I’m partial to Artisan Salt Company’s fine grain alderwood smoked salt. It smells like a campfire and imparts a lightly smoky, almost bacon or barbecue-like flavor to anything it touches. So far, I’ve enjoyed it on avocado toast, pasta, fried eggs and smashed potatoes. Amazing on all accounts. I can’t wait to finish a bowl of hearty lentil soup with smoked salt this winter.
If you’re intrigued by flavored sea salts, check out SaltWorks’ other offerings, too. They sent me a bunch to play with: black Hawaiian sea salt, truffle salt, shimmering fine-grain pink Himalayan salt and more. Find them at Saltworks.us (free shipping!), or look for them in your local grocery and gourmet stores.
- 1 cup water, heated to 110 degrees (very warm, almost too hot for comfort)
- 1 tablespoon sugar
- 1 tablespoon olive oil
- 1 envelope (2¼ teaspoons) rapid-rise or instant yeast
- 2¾ cups white whole wheat flour (or regular whole wheat flour)
- ¼ cup grated Parmesan cheese
- 1 teaspoon sea salt
- 1 32-ounce can whole tomatoes, drained and crushed by hand OR about ⅔ cup pizza sauce of choice
- 2 cups shredded low-moisture part-skim mozzarella cheese
- additional toppings of choice**
- Smoked sea salt
- Torn fresh basil
- Preheat oven to 500 degrees Fahrenheit with a rack in the upper third of the oven.
- Whisk water, sugar, oil and yeast in a liquid measuring cup or small bowl. Allow yeast to proof for 5 minutes. It should puff up some by then.
- Pulse flour, Parmesan, and salt in food processor until combined. While running the food processor, slowly pour in the water mixture and process until a shaggy ball forms, about 1 minute.
- Dump the dough onto a floured work surface and quickly knead dough a few times until it comes together. Halve the dough.
- On a floured surface, use a rolling pin to roll dough into two rounds about 11 inches in diameter. For best results, roll the dough out about as thin as reasonably possible. Transfer dough to a baking pan (my baking pan is non-stick, but if yours isn’t, you might want to lightly grease it with cooking spray).
- Brush the outer 1-inch of the dough with a light coating of olive oil. Add drained, crushed tomatoes (crush the tomatoes over the sink to get out as much liquid as possible) or pizza sauce of your choice. Sprinkle with cheese and vegetables.

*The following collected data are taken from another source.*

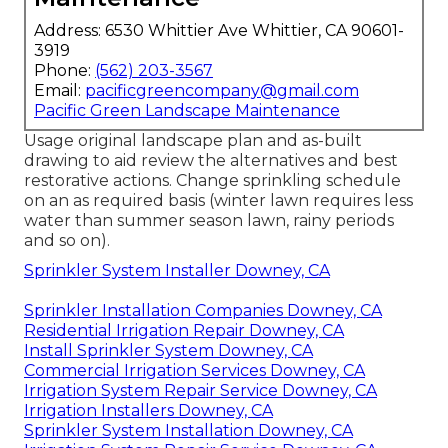
Address: 6530 Whittier Ave Whittier, CA 90601-
3919
Phone:
(562) 203-3567
Email:
pacificgreencompany@gmail.com
Pacific Green Landscape Maintenance
Usage original landscape plan and as-built
drawing to aid review the alternatives and best
restorative actions. Change sprinkling schedule
on an as required basis (winter lawn requires less
water than summer season lawn, rainy periods
and so on).
Sprinkler System Installer Downey, CA
Sprinkler Installation Companies Downey, CA
Residential Irrigation Repair Downey, CA
Install Sprinkler System Downey, CA
Commercial Irrigation Services Downey, CA
Irrigation System Repair Service Downey, CA
Irrigation Installers Downey, CA
Sprinkler System Installation Downey, CA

- Bake on the top rack until the crust and cheese are lightly golden, rotating halfway, about 10 minutes for cheese pizza and 12 minutes for pizza with additional toppings. Sprinkle with smoked sea salt and/or fresh basil and serve.

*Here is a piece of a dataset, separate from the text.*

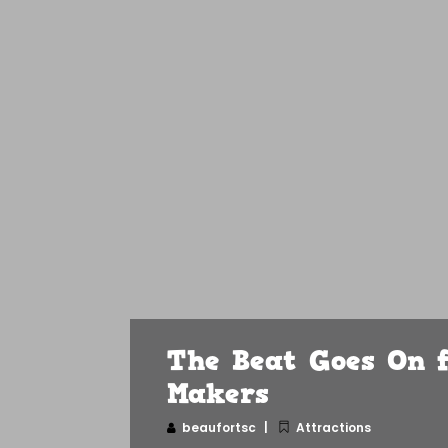
The Beat Goes On f
Makers
beaufortsc
Attractions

- Adapted from The Fauxmartha's no-rise pizza crust and Cook's Country's quick grilled pizza dough.
- Yields two medium pizzas.
- *Please use tomatoes that come in a BPA-free can (Muir Glen) or tetra pack (San Marzano). BPA is bad stuff.

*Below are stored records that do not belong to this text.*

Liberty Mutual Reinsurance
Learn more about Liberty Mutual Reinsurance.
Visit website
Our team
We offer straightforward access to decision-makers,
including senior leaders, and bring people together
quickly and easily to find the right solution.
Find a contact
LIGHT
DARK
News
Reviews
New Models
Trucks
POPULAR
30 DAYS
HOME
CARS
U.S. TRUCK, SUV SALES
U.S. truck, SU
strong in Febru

- **To make a ball pepper pizza as shown here, you’ll need one medium bell pepper per pizza (I used ½ red and ½ orange). Slice the pepper into long, then strips. Sauté the pepper in a teaspoon or two of olive oil over medium heat for about 5 minutes, until the peppers are wilting and lightly charred. Transfer to a plate lined with a folded paper towel until you’re ready to top the pizza. Proceed as directed.
- This crust turns out especially great if you bake it on a hot pizza stone or pizza steel (I have this one) instead of a baking sheet. The pizza will bake much faster on a hot surface, so keep an eye on it and reduce the cooking time accordingly.
- I hear this dough works great on the grill, too!
Disclaimer: This post is sponsored by SaltWorks®, America’s Sea Salt Company®. Thank you for supporting the sponsors who allow me to serve up more recipes. Opinions are my own, always.